213, Jurisprudência em Teses do STJ, Direito do Consumidor, Código de Defesa do Consumidor

Caso concreto adaptado.
Pedro é pessoa com deficiência física, portador de paralisia cerebral espástica, de modo que faz uso de cadeira de rodas.

Pedro contatou a ABC Eventos para saber se o camarote premium de show do Joesley Saradão, por ela organizado, e no qual pretendia comparecer, iria contar com estrutura para recebê-lo. Embora a resposta tenha sido positiva, o local não contava com acessibilidade, o que lhe causou diversos transtornos.

Pedro sofreu dano moral?
Sim.

Violação ao direito à acessibilidade.
A Lei 13.146/2015 define a acessibilidade como “possibilidade e condição de alcance para utilização, com segurança e autonomia, de espaços, mobiliários, equipamentos urbanos, edificações, transportes, informação e comunicação, inclusive seus sistemas e tecnologias, bem como de outros serviços e instalações abertos ao público, de uso público ou privados de uso coletivo, tanto na zona urbana como na rural, por pessoa com deficiência ou com mobilidade reduzida” (art. 3º, I). E mais, dispõe expressamente tratar-se a acessibilidade um direito da pessoa com deficiência, que visa garantir ao indivíduo “viver de forma independente e exercer seus direitos de cidadania e de participação social” (art. 53).

Voltando ao caso concreto.
A ABC Eventos, entretanto, alegou que a organização do camarote premium não era realizado diretamente por ela, mas por outras empresas estranhas à lide. Por isso, alegou a existência de fato de terceiro.

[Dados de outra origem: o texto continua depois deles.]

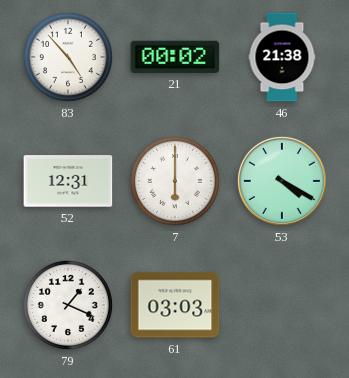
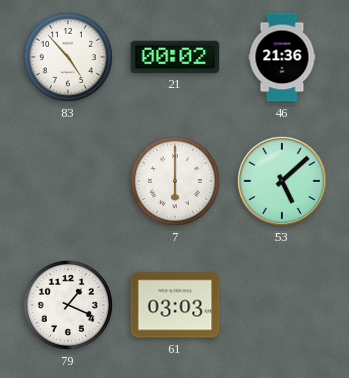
46: 21:38 -> 21:36
52: 12:31 -> none
53: 4:20 -> 5:08
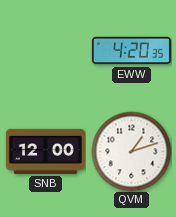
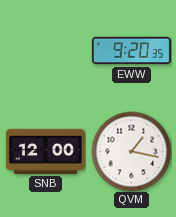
EWW: 4:20 -> 9:20
QVM: 1:12 -> 1:17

É possível a empresa ABC Eventos se eximir de indenizar Pedro com base na ocorrência de fato de terceiro?
Não. Para o surgimento do dever de indenizar, é indispensável que haja um liame de causalidade entre a conduta do agente e o resultado danoso. Nessa linha, caso verificado o fato exclusivo de terceiro, haverá o rompimento do nexo causal entre o prejuízo e aquele a quem se atribui a autoria (art. 14, § 3º, II, do CDC). Mas, para a aplicação dessa excludente de responsabilidade, o terceiro não pode guardar relação com o fornecedor. Ou seja, o conceito de terceiro restringe-se às pessoas que não integram a cadeia de consumo.

É dever de todos os fornecedores da cadeia de consumo zelar pela disponibilização de condições adequadas de acesso aos eventos, a fim de permitir a participação, sem percalços, do público em geral, inclusive dos deficientes físicos. É a sociedade quem deve se adaptar, eliminando as barreiras físicas, de modo a permitir a integração das pessoas com deficiência ao seio comunitário.
STJ. REsp n. 1.912.548/SP, relatora Ministra Nancy Andrighi, Terceira Turma, julgado em 4/5/2021, DJe de 7/5/2021.